Saturday, February 18, 2017

CA on Wrong Track

The Los Angeles Times was originally conservative, but has been reliably left-wing for the past few decades. When it runs an op-ed by conservative historian Victor Davis Hanson of the Hoover Institution, you have to know something is afoot.

Californians are beginning to question the implicit priorities revealed by the ramshackle state of Oroville Dam. It is exactly these which Hanson describes.
The poor condition of the dam is almost too good a metaphor for the condition of the state as a whole; its possible failure is a reflection of California’s civic decline.

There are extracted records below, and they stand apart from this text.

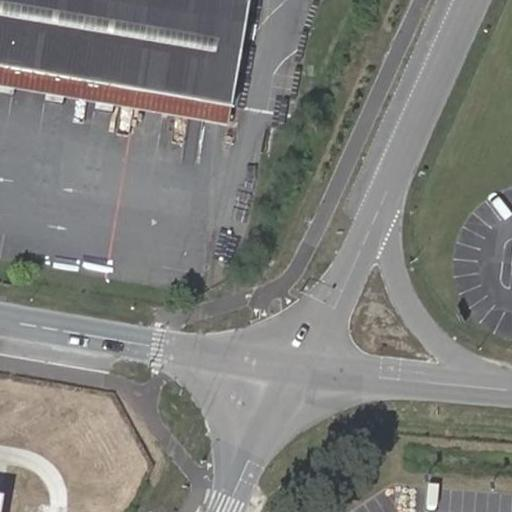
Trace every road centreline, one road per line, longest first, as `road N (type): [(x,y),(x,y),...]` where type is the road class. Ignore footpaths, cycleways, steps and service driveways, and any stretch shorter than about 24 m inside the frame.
road 1 (residential): [(0,320),(303,370)]
road 2 (residential): [(372,218),(472,0)]
road 3 (residential): [(372,218),(416,315),(481,384)]
road 4 (residential): [(303,370),(481,384)]
road 5 (residential): [(303,370),(372,218)]
road 6 (residential): [(228,511),(303,370)]
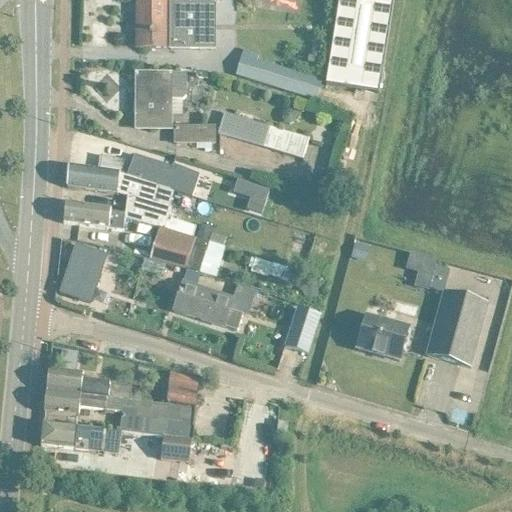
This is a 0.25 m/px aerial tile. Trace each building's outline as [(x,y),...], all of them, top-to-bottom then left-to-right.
[(136,0),(136,50),(166,50),(166,49),(170,49),(170,50),(198,50),(198,9),(213,9),(213,1),(222,2),(221,0),(136,0)] [(393,0),(339,0),(326,84),(326,87),(327,87),(379,95),(393,0)] [(322,104),(327,87),(326,87),(326,84),(241,58),(236,78),(322,104)] [(171,132),(171,103),(179,103),(183,99),(183,77),(177,77),(136,77),(136,131),(171,132)] [(224,115),(218,136),(219,136),(219,135),(301,160),(300,161),(302,162),(308,141),(306,141),(306,142),(225,117),(225,116),(224,115)] [(213,131),(175,130),(174,146),(213,146),(213,131)] [(133,157),(127,177),(127,178),(136,181),(142,183),(159,189),(192,200),(199,177),(172,167),(171,170),(166,168),(166,167),(133,157)] [(67,168),(66,189),(67,189),(66,190),(115,197),(126,199),(126,198),(153,206),(159,189),(142,183),(136,181),(127,178),(127,177),(121,175),(118,174),(98,172),(68,168),(67,168)] [(238,183),(234,196),(265,205),(269,193),(238,183)] [(124,216),(123,220),(158,231),(163,233),(166,223),(170,211),(153,206),(126,198),(126,199),(124,216)] [(122,233),(123,220),(124,216),(109,214),(109,211),(65,205),(63,226),(122,233)] [(166,223),(163,233),(192,242),(196,229),(170,221),(169,225),(166,223)] [(158,231),(150,260),(185,271),(193,242),(192,242),(163,233),(158,231)] [(193,242),(185,271),(198,275),(207,246),(193,242)] [(76,248),(60,295),(90,305),(106,258),(76,248)] [(411,257),(407,272),(419,275),(415,289),(428,292),(436,264),(411,257)] [(213,289),(219,265),(203,261),(197,285),(213,289)] [(249,290),(284,299),(289,283),(253,274),(249,290)] [(174,313),(200,321),(223,329),(237,333),(242,317),(229,312),(232,302),(183,286),(174,313)] [(443,294),(425,358),(470,370),(488,307),(443,294)] [(285,349),(291,351),(307,356),(319,318),(297,311),(285,349)] [(366,318),(357,351),(399,363),(408,330),(366,318)] [(83,376),(48,372),(46,394),(129,403),(131,389),(82,383),(83,376)] [(199,384),(172,377),(168,408),(196,411),(199,384)] [(196,411),(168,408),(129,403),(46,394),(44,415),(78,419),(79,410),(121,415),(119,434),(124,435),(164,439),(192,443),(196,411)] [(288,424),(280,423),(278,423),(276,437),(287,438),(288,424)] [(123,446),(124,435),(119,434),(43,426),(40,448),(99,455),(100,444),(123,446)] [(189,465),(192,443),(164,439),(161,461),(189,465)]
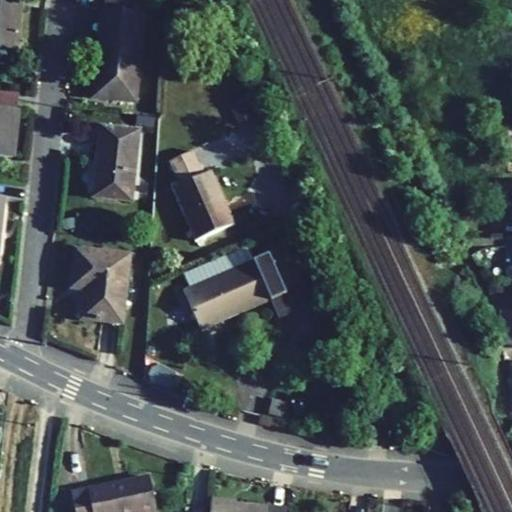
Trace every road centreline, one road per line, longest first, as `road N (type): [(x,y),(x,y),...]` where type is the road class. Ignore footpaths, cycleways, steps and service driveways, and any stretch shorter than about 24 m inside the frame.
road 1 (tertiary): [(23,364),(170,425),(290,460),(397,474),(511,475)]
road 2 (residential): [(59,0),(23,364)]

A new generation of Californians — without much memory of floods or what unirrigated California was like before its aqueducts — had the luxury to envision the state’s existing water projects in a radically new light: as environmental errors.

The crisis at Oroville is a third act in the state’s history: One majestic generation built great dams, a second enjoyed them while they aged, and a third fiddles as they now erode.
I couldn't agree more. Hindsight will reveal the Sierra Club to be either the death of our civil life, or very nearly so. It's too late to make CA a nature preserve; we have to make it instead a place where people can live practically.

Former Governor Pat Brown, not his son and current Governor Jerry Brown, should be our model. Finish the water projects, build more reservoirs,  generate hydropower. Hat tip to Lucianne.com for the link.